To be honest I really braced myself for this season to be quite horrific. I thought it would be too much to handle, that the overwhelming sorrow of grief would re-consume me all over again. And I am a Christmas person. I love Christmas. I love the lights and the carols and the candles and the joy. But it is because I love the joy of Christmas that I knew this one would be terrible. How is there any joy when half of me is gone? How do I "celebrate" anything when Ryan is gone? How do I "do" Christmas?
But somehow it is never the "big" things that bring me to my knees in sorrow. It is the little, most unexpected, things. I have been pretty brave about putting up our Christmas tree, we hung a few lights, and I even mailed a handful of Christmas cards (count yourself lucky if you received one...). I could not bring myself to hang the stockings though. A mantle with three stockings would not look right and a fourth empty stocking did not seem right either. So I just settled on skipping the stockings altogether this year. And I really was okay with that decision.
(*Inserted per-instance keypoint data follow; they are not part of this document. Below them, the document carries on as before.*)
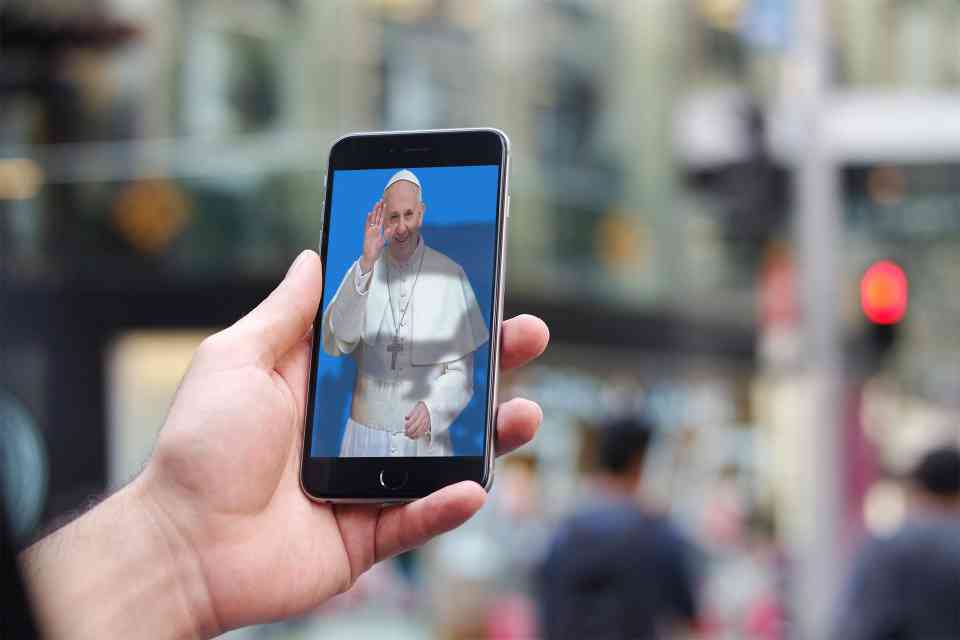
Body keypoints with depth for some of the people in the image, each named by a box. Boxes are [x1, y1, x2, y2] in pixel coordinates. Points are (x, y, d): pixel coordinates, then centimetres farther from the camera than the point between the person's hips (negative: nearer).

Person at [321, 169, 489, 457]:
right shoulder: (362, 271, 1)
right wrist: (366, 266, -21)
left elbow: (460, 371, -1)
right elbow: (334, 344, -14)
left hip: (425, 438, -1)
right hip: (364, 434, 1)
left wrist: (432, 409, -19)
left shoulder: (451, 275, -4)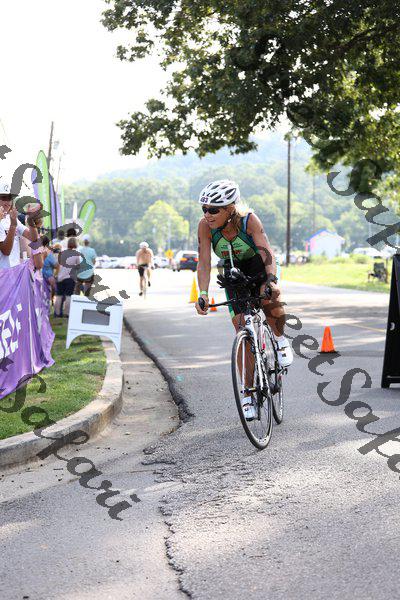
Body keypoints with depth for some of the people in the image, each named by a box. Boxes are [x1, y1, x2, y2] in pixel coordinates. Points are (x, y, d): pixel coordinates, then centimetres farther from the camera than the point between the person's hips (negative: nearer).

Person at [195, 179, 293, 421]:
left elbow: (267, 251, -40)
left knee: (273, 306, -32)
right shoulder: (205, 225, -25)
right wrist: (203, 294, -43)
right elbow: (204, 262, -28)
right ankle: (248, 395, 2)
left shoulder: (249, 220, -31)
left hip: (259, 267, -2)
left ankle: (281, 340, 3)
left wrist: (271, 280, -57)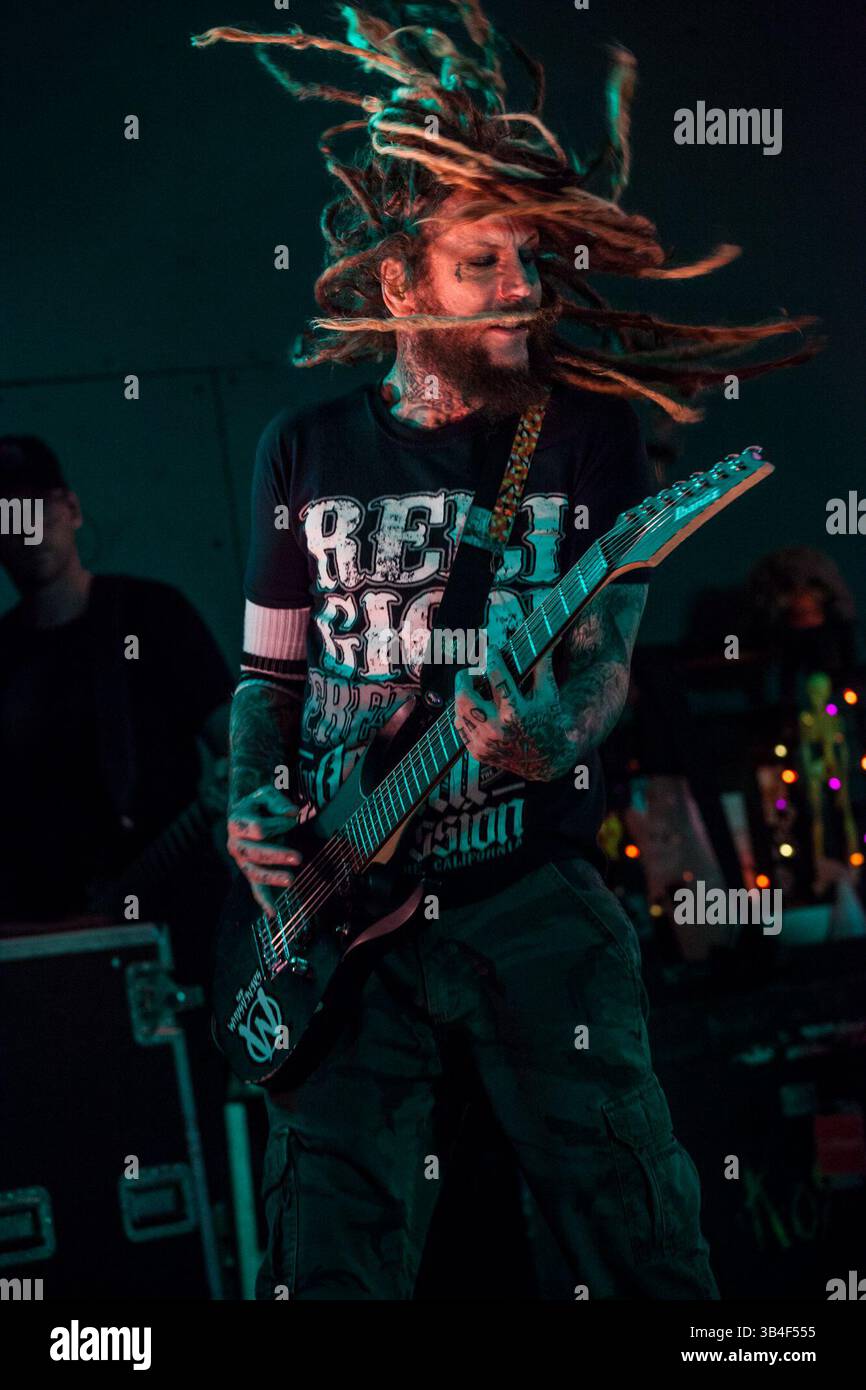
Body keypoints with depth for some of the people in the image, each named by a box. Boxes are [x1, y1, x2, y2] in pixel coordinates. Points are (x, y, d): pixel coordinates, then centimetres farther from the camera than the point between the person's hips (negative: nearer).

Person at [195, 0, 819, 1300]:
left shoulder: (592, 431, 2)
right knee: (334, 1252, 0)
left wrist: (557, 739, -26)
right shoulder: (307, 447, 8)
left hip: (538, 896, -1)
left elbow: (608, 658, -3)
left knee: (639, 1236, -3)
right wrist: (256, 804, -3)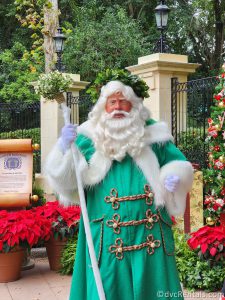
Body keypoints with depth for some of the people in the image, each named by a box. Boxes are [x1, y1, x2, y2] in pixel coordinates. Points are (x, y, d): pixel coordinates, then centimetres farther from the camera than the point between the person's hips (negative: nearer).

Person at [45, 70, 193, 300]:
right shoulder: (89, 138, 3)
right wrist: (65, 148, -22)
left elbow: (179, 165, 14)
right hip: (108, 233, -1)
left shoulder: (153, 133, 7)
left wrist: (175, 177, -9)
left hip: (150, 231, 2)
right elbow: (69, 178, -5)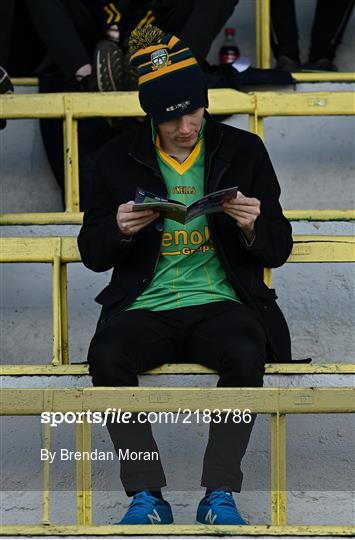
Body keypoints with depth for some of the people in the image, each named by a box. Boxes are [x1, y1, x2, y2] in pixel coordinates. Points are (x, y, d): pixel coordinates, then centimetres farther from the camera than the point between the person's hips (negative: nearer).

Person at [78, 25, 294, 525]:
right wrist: (119, 230, -10)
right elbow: (92, 253, 13)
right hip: (145, 306, 1)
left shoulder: (244, 151, 8)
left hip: (220, 303, -1)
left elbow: (278, 251, 10)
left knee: (246, 353, -35)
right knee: (107, 355, -32)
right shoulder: (118, 158, 9)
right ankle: (146, 494, -22)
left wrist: (252, 226, -14)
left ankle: (220, 493, -23)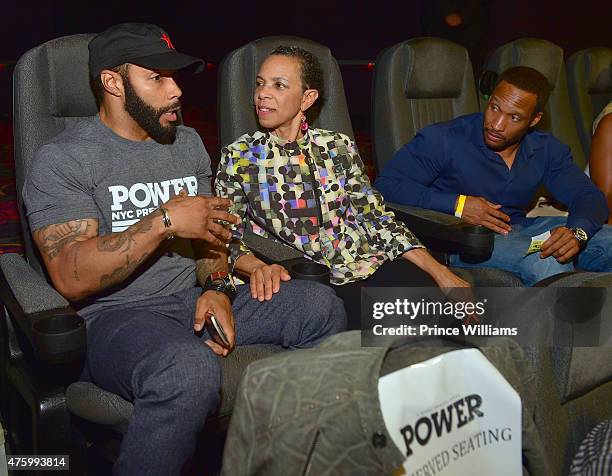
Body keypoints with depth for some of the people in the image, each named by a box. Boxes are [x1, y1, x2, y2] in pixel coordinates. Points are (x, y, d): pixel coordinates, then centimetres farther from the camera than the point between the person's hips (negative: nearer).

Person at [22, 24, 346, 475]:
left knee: (321, 305, -12)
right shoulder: (63, 158, -5)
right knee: (190, 369, -39)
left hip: (195, 301, 7)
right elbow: (71, 278, -16)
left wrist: (217, 288, -4)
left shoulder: (188, 142, 16)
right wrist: (166, 220, -17)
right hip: (114, 316, -6)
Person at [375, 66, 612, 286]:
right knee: (545, 261, -31)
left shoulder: (547, 150, 3)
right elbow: (385, 185, -18)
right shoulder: (443, 140, -14)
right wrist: (457, 204, -24)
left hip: (518, 229, 7)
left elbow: (590, 196, 0)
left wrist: (577, 232, -25)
I began to think maybe this holiday thing won't be as bad as I had anticipated in my mind. So today I settled in - I had Christmas carols playing, my tree lights twinkling, rain pouring down outside, and a mug of peppermint mocha nearby while I sat down to wrap gifts. I actually felt pretty joyful. I miss Ryan more than anything in the world, but I have come to a place where my pain and my joy can coexist. Then the "little thing" hit me. I wrapped a few gifts for my children and when I went to fill out the "from" part of the gift tags I froze. I usually write from "Daddy & Mommy" on each package. And I couldn't. Every year I would usually do most of the shopping for our kids' gifts but I would sign them all as from both "Daddy & Mommy." I slowly wrote from "Mommy" and then just cried at how wrong it looked. The tag was missing something. My heart was missing something. Ryan's absence hit me like a ton of bricks there on that gift tag. There was the consuming wave of Christmas grief. Not in the tree decorating or light hanging, but in the simple writing of the first gift tag.